A 1ª Promotoria de Justiça de Paço do Lumiar ingressou com uma Ação Civil Pública por ato de improbidade administrativa contra quatro pessoas por irregularidades na contratação da empresa Eco V Monitoramento Ambiental Ltda para realização dos serviços de limpeza pública em Paço do Lumiar. Foram acionados Josemar Sobreiro Oliveira, prefeito de Paço do Lumiar; Adriana Aguiar Batista Nonato, presidente da Comissão Permanente de Licitação do município; Marconi Dias Lopes Neto, vice-prefeito; Ítalo Martins Teófilo, representante da empresa; além da própria Eco V.
De acordo com o que foi apurado pelo Ministério Público, a contratação da empresa decorreu do rompimento unilateral do contrato existente, anteriormente, com a empresa Sousandes Serviços e Construções Ltda. A avaliação dos fatos e documentos analisados apontou para a existência de “sérios indícios de montagem” da dispensa de licitação “a partir da ‘fabricação’ de situação emergencial, que culminou no favorecimento da empresa contratada”.
Chama a atenção a celeridade do processo. Em 6 de fevereiro e 2013 foi rescindido o contrato com a empresa Sousandes Serviços e Construções Ltda. e, no mesmo dia, foi emitido o Decreto n° 1.699/13, que declarou a situação de emergência no município. No dia seguinte, 7, teve início o processo de dispensa de licitação, com autuação, verificação de disponibilidade financeira e encaminhamento para parecer jurídico da Procuradoria Geral do Município. Ainda na mesma data, o então secretário municipal de Infraestrutura, Marconi Dias Lopes Neto, requereu a contratação imediata da empresa Eco V Monitoramento Ambiental. O parecer jurídico – favorável – só foi emitido no dia seguinte.
Outro ponto levantado pelo Ministério Público é como foi feito o rompimento do contrato anterior. A Secretaria de Infraestrutura criou uma comissão para avaliar a contratação da empresa Sousandes Serviços e Construções Ltda. O relatório desse trabalho deu origem a um Relatório de Auditoria datado de 20 de janeiro de 2013, um domingo.

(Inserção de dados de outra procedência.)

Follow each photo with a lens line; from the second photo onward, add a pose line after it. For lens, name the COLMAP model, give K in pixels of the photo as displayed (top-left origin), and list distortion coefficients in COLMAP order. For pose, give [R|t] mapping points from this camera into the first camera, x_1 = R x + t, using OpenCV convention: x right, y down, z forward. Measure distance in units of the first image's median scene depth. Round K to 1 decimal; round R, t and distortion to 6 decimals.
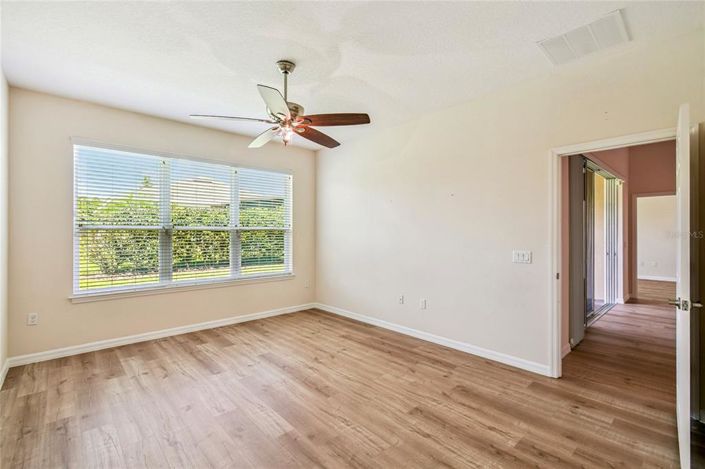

A maioria das irregularidades apontadas referem-se a infrações cometidas pela administração municipal e creditadas à empresa, como a adoção de índice para fixação de valores praticados no contrato, extensão do prazo para habilitação da empresa e pagamentos sem prévia medição.
A notificação da empresa para se defender já foi entregue acompanhada por um Termo de Rescisão Amigável, o que na avaliação da promotora Gabriela Brandão da Costa Tavernard “denota a decisão já previamente tomada pela Administração Municipal, independente do teor da defesa que poderia ser ofertada pela empresa”. Em sua argumentação, a empresa afirmou que a falta de pagamento por parte do Município durante três meses acarretou sérios problemas à execução dos serviços.
“Em resumo, todos os atos administrativos praticados, inclusive em dias não úteis, concentraram-se em curto espaço de tempo (inferior a trinta dias), contemplando instauração, instrução e conclusão de procedimento administrativo para apurar deficiências na prestação do serviço de coleta de lixo, com rescisão unilateral do contrato; elaboração e publicação de decreto de emergência; solicitação de abertura de processo de dispensa de licitação, instrução e conclusão do mesmo em dois dias, com contratação da empresa Eco V Monitoramento Ambiental Ltda. requerida antes mesmo de exarado o parecer jurídico e de concluído o processo de dispensa”, observa, na ação, a promotora de justiça.
Já durante a vigência do contrato, foi verificado que em apenas 45 dias foram pagos mais de R$ 890 mil dos R$ 989.282,91 previstos no contrato para 90 dias de serviço. Na avaliação do Ministério Público, isso dá margem para aditivos e renovações. Outro ponto é que o recibo da empresa relativo à terceira medição é de R$ 312.244,88 enquanto o pagamento foi de R$ 329.438,05, não tendo sido retidos os valores relativos ao Programa de Integração Social (PIS) e Contribuição para Financiamento da Seguridade Social (Cofins).
Foi verificado, ainda, que no contrato anterior, os pagamentos mensais equivaliam a pouco mais de R$ 299 mil. Sem qualquer justificativa, no contrato com a empresa Eco V Monitoramento Ambiental Ltda. os pagamentos mensais passaram a quase R$ 330 mil.
Na ação, o Ministério Público requer a condenação de todos os envolvidos por improbidade administrativa, estando sujeitos ao ressarcimento integral do dano, perda dos bens ou valores acrescidos ilicitamente ao patrimônio, perda da função pública, suspensão dos direitos políticos de cinco a oito anos, pagamento de multa de até duas vezes o valor do dano e proibição de contratar ou receber qualquer benefício ou incentivo fiscal do Poder Público pelo prazo de cinco anos.